§ **Exercices à réaliser**:
[a] D'après le texte sur Auguste Comte et l'Orient, combien de temps faudra-t-il avant que la grande harmonie positive ne remplace « l'interrègne spirituel au centre du Grand-Être » ?
[b] Citez le passage du texte sur Auguste Comte et l'Orient qui commence par « Les termes de » et se poursuit jusqu'à « ni de Dieu. ».

§ **Bloc de texte**:
|---|
AUGUSTE COMTE ET L'ORIENT*

Auguste Comte appartient, lui aussi, au grand mouvement de la «renaissance orientale» , car à partir de 1842, aux leçons 56 et 57 du Cours, il cherche à élargir sa conception de la culture européenne en la nommant « occidentale » : ce qui l'induit à son pendant, l'Orient ; et en effet, il annonce que le positivisme «ralliera dignement l'Orient à l'Occident pour le développement des attributs humains» (S 4: 13). Il parle d'un Comité positif qui guidera le monde vers un accord global (S 1: 392). Il admet qu'il faudra deux siècles avant que la grande harmonie positive ne remplace «l'interrègne spirituel au centre du Grand-Être» (= de l'Humanité), mais «l'anarchie actuelle» ne saurait durer ! Il a toute confiance dans le fait que la philosophie « finale » résoudra tous les problèmes, pour les pays d'élite (en Europe) et les « populations retardées » (S 1: 392) :

«[Le positivisme] comportera bientôt une efficacité croissante, soit pour la préparation directe des populations retardées, soit surtout en confirmant la famille d'élite dans sa nouvelle foi, ainsi appelée à manifester son universalité caractéristique. »

La France et l'Angleterre et trois autres pays d'Europe forment l'élite; la Chine est une de ces «populations retardées», mais elle passera à l'état positif sans attendre, n'ayant jamais accepté la suzeraineté des prêtres, et évité le « théologisme » polythéiste ou mono-théiste. L'humanisme de Confucius l'a mise en bonne voie.

Les termes de Comte demandent des explications. Citons un exemple concernant la Chine : au moment où, dans le Système et dans la Synthèse subjective, il développe la religion positive, Comte parle du Grand-Être (= l'Humanité), du Grand-Fétiche (= la Terre) et du Grand-Milieu (= le Ciel) . Vers la même époque, Jean Reynaud écrit Terre et Ciel, d'un point de vue scientifique quasi religieux . Est-ce une coïncidence qu'en Chine les conceptions de la Terre et du Ciel soient à la base de la religion et que l'humanisme, qui date de Confucius, soit une des quatre vertus cardinales (Ren) ? Le culte comtien de l'humanité rejoint la doctrine de Confucius; l'un et l'autre, ils exaltent l'homme sans parler de transcendance ni de Dieu.

Leur conformité étonne. Les parallèles sont trop nombreux pour qu'il s'agisse d'une coïncidence. C'est ce qui nous a engagé à entreprendre cette mise au point. Nous trouvons chez Comte une forte sympathie pour l'Orient et pour la Chine en particulier.

Confucius et Comte postulent que l'individu en société n'a aucun droit, uniquement des devoirs. Le pouvoir de l'Etat est absolu, mais en même temps altruiste et paternel, de sorte que le peuple ne sera pas exploité. Comme l'affirme le Catéchisme positiviste : «Le positivisme ne reconnaît à personne d'autre droit que celui de toujours faire son devoir» .
|---|
§ **Données fournies**:
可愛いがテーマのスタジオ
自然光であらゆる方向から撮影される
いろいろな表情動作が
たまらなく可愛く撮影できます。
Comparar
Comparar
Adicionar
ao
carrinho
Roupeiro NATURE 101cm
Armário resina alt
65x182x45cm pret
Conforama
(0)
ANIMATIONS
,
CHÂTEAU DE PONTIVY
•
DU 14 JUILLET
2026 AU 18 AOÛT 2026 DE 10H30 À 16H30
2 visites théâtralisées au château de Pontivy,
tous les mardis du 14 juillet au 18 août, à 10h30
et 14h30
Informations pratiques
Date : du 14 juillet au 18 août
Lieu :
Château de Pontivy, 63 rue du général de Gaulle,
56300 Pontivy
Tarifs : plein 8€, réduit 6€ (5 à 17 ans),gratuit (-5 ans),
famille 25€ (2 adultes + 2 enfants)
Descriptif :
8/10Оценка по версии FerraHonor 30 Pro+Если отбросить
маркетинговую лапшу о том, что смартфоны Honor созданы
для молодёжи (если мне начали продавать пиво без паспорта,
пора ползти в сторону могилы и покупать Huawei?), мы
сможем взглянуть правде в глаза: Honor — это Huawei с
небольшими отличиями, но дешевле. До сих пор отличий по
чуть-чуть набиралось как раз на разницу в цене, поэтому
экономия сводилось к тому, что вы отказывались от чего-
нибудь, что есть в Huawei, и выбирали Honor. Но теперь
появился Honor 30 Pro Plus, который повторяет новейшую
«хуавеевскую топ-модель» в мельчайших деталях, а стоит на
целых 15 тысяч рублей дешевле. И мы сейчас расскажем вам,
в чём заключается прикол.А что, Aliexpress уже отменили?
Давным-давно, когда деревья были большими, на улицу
|---|
§ **Réponses numérotées**:
[a] Deux siècles.

[b]
Les termes de Comte demandent des explications. Citons un exemple concernant la Chine : au moment où, dans le Système et dans la Synthèse subjective, il développe la religion positive, Comte parle du Grand-Être (= l'Humanité), du Grand-Fétiche (= la Terre) et du Grand-Milieu (= le Ciel) . Vers la même époque, Jean Reynaud écrit Terre et Ciel, d'un point de vue scientifique quasi religieux . Est-ce une coïncidence qu'en Chine les conceptions de la Terre et du Ciel soient à la base de la religion et que l'humanisme, qui date de Confucius, soit une des quatre vertus cardinales (Ren) ? Le culte comtien de l'humanité rejoint la doctrine de Confucius; l'un et l'autre, ils exaltent l'homme sans parler de transcendance ni de Dieu.